There was a broom in the corner, and the floor did look like it needed a good sweep. The action of moving the tool from side to side helped her stop the build in her emotions. It evened her out, and allowed her to regain control. She wanted a cigarette, but instead remembered Vegeta's need to complain about the smell in the lab. She should really get behind the filing cabinets; it's been awhile since she'd last swept there.

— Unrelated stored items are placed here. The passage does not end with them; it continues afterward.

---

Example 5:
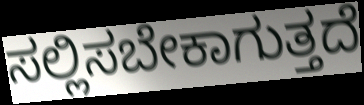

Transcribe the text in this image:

ಸಲ್ಲಿಸಬೇಕಾಗುತ್ತದೆ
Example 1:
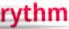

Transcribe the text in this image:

rythm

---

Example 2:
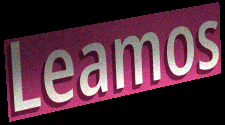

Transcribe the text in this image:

Leamos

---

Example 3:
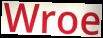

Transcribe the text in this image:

Wroe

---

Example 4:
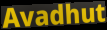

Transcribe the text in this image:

Avadhut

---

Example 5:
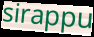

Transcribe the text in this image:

sirappu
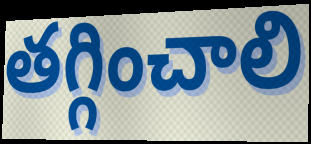
తగ్గించాలి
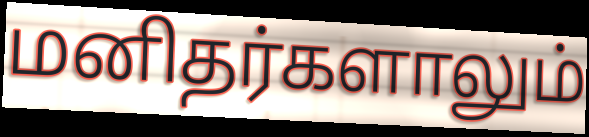
மனிதர்களாலும்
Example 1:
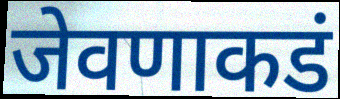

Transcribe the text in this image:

जेवणाकडं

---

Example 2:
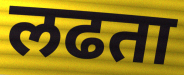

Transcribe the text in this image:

लढता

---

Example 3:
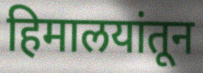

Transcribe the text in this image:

हिमालयांतून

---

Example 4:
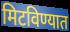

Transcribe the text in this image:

मिटविण्यात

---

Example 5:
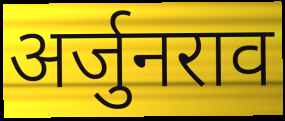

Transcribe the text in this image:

अर्जुनराव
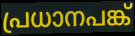
പ്രധാനപങ്ക്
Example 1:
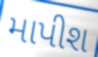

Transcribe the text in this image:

માપીશ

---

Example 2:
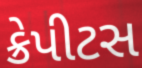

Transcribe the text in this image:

ક્રેપીટસ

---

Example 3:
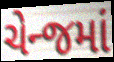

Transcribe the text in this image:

ચેન્જમાં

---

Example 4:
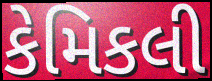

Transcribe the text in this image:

કેમિકલી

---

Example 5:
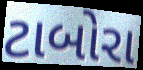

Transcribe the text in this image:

ટાબોરા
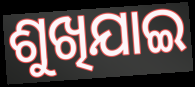
ଶୁଖିଯାଇ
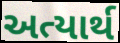
અત્યાર્થ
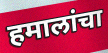
हमालांचा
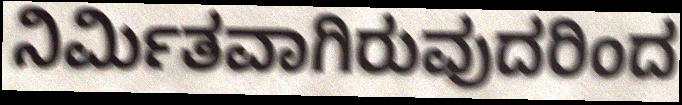
ನಿರ್ಮಿತವಾಗಿರುವುದರಿಂದ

Furiously she pressed her hand to her mouth and willed herself not to cry. This was harder then she'd thought, much harder. Everything reminded her of him, and his abandonment of them. There was nothing she could see, or do that wouldn't trigger a memory of him. In the 4 or 5 years since she'd first laid eyes on him, he'd influenced her. Now he was forever reminding her of his time spent on Earth, she couldn't even look at her own child without some sense of resentment and guilt. Bulma was angry with herself for his departure, feeling dejected that she hadn't been enough of whatever it was he'd needed to want to stay. It stung, and it hurt that much more when all she could see in her own child was his face. Her son looked just like his father in miniature, except for his hair and eyes.

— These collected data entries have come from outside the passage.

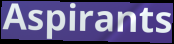
Aspirants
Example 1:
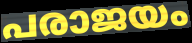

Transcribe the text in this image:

പരാജയം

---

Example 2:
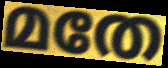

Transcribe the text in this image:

മതേ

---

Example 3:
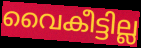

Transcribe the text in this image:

വൈകീട്ടില്ല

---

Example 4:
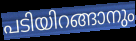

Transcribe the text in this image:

പടിയിറങ്ങാനും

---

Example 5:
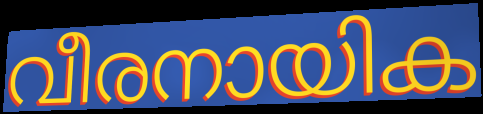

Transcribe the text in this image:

വീരനായിക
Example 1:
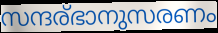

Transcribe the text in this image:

സന്ദര്ഭാനുസരണം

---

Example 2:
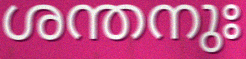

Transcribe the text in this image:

ശന്തനുഃ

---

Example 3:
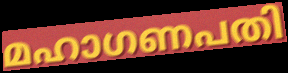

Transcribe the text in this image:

മഹാഗണപതി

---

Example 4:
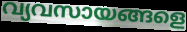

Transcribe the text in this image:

വ്യവസായങ്ങളെ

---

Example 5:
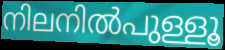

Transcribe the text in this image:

നിലനിൽപുള്ളൂ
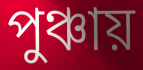
পুঞ্চায়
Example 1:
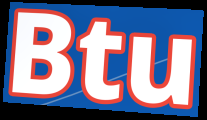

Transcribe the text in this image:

Btu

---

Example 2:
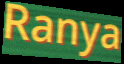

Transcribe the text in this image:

Ranya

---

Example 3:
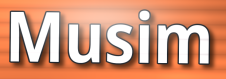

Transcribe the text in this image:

Musim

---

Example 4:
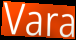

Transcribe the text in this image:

Vara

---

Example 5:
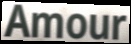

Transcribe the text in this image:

Amour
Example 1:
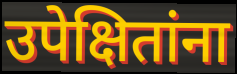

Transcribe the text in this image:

उपेक्षितांना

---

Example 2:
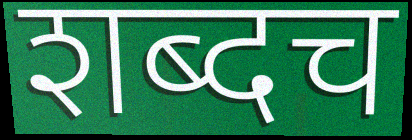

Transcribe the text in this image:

शब्दच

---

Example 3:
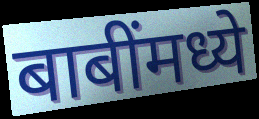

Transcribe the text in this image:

बाबींमध्ये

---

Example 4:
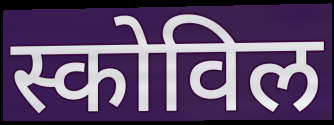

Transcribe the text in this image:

स्कोविल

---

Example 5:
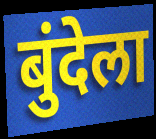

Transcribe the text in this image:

बुंदेला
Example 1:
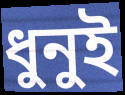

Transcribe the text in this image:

ধুনুই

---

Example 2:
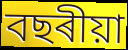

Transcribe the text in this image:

বছৰীয়া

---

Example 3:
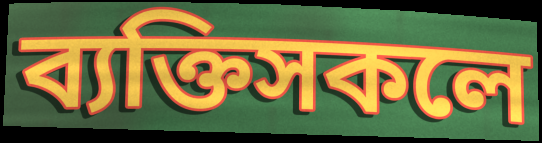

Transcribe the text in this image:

ব্যক্তিসকলে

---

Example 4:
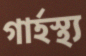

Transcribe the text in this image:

গাৰ্হস্থ্য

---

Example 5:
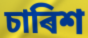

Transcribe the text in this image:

চাৰিশ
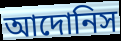
আদোনিস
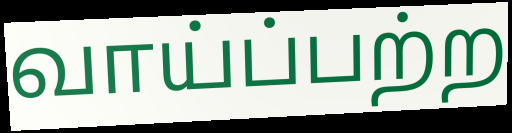
வாய்ப்பற்ற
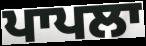
ਪਾਪਲਾ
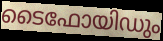
ടൈഫോയിഡും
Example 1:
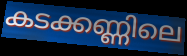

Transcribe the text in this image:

കടക്കണ്ണിലെ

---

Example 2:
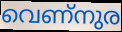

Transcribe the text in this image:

വെണ്നുര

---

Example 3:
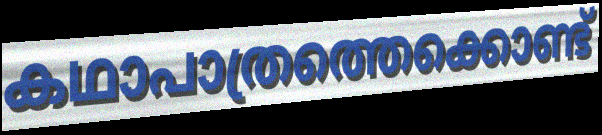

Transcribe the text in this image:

കഥാപാത്രത്തെക്കൊണ്ട്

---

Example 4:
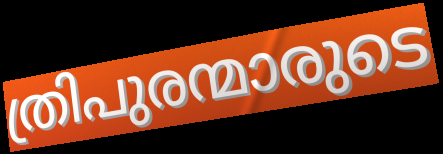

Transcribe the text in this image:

ത്രിപുരന്മാരുടെ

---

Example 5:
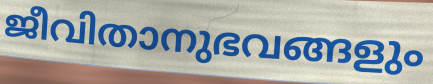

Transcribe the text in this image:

ജീവിതാനുഭവങ്ങളും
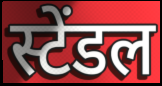
स्टेंडल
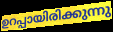
ഉറപ്പായിരിക്കുന്നു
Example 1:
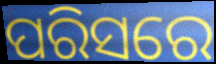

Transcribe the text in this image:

ପରିସରେ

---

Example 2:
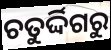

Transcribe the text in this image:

ଚତୁର୍ଦ୍ଦିଗରୁ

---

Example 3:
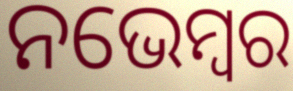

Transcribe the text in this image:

ନଭେମ୍ବର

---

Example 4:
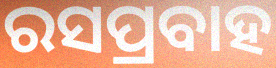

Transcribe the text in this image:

ରସପ୍ରବାହ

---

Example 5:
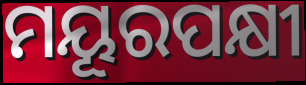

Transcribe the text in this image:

ମୟୂରପକ୍ଷୀ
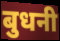
बुधनी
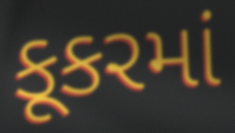
કૂકરમાં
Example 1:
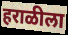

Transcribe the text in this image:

हराळीला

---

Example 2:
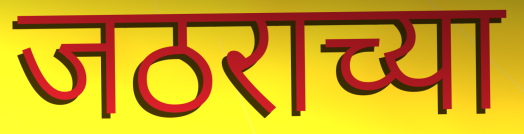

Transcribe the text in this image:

जठराच्या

Time was slowing; she'd found a dusty, sticky, crud covered capsule hidden in the mutated dust bunnies. Even filthy her felt pen lettering was easily read.
Capsule No.4 v.4.
"Oh…" The air escaped her lungs.
There was a string, inside him, and deep down he could feel it stretching, thinning, and unwinding. He'd never before had anything but his pride. Nothing he'd loved before had been taken away but, he had never loved before he'd been here. Love, he was discovering was painful in ways he'd never before speculated upon. The experience of love, it was so new and novel, he had little to no comprehension of its boundaries and range of influence. The death of his future son was a violently commanding emotional trigger. It started and peaked with his attack on Cell, and now it still raged quietly in the back of his mind. In the years since he'd been wished back to this tiny backwater planet, he'd stopped talking about the weakness of emotional attachments, and developed a few of his own. The abrupt end to Trunks' life shook the tentative understanding of the interpersonal relationships he had constructed here. He wanted to revert to his old self, to avoid ever having to risk the exquisite unending, pain he'd experienced during the Cell Games. It'd driven him into the madness he'd for so long held off.
After two weeks of staring at the stars from deep within a continent with a hot, dry climate he'd come to realize he had all he answers he could get out here.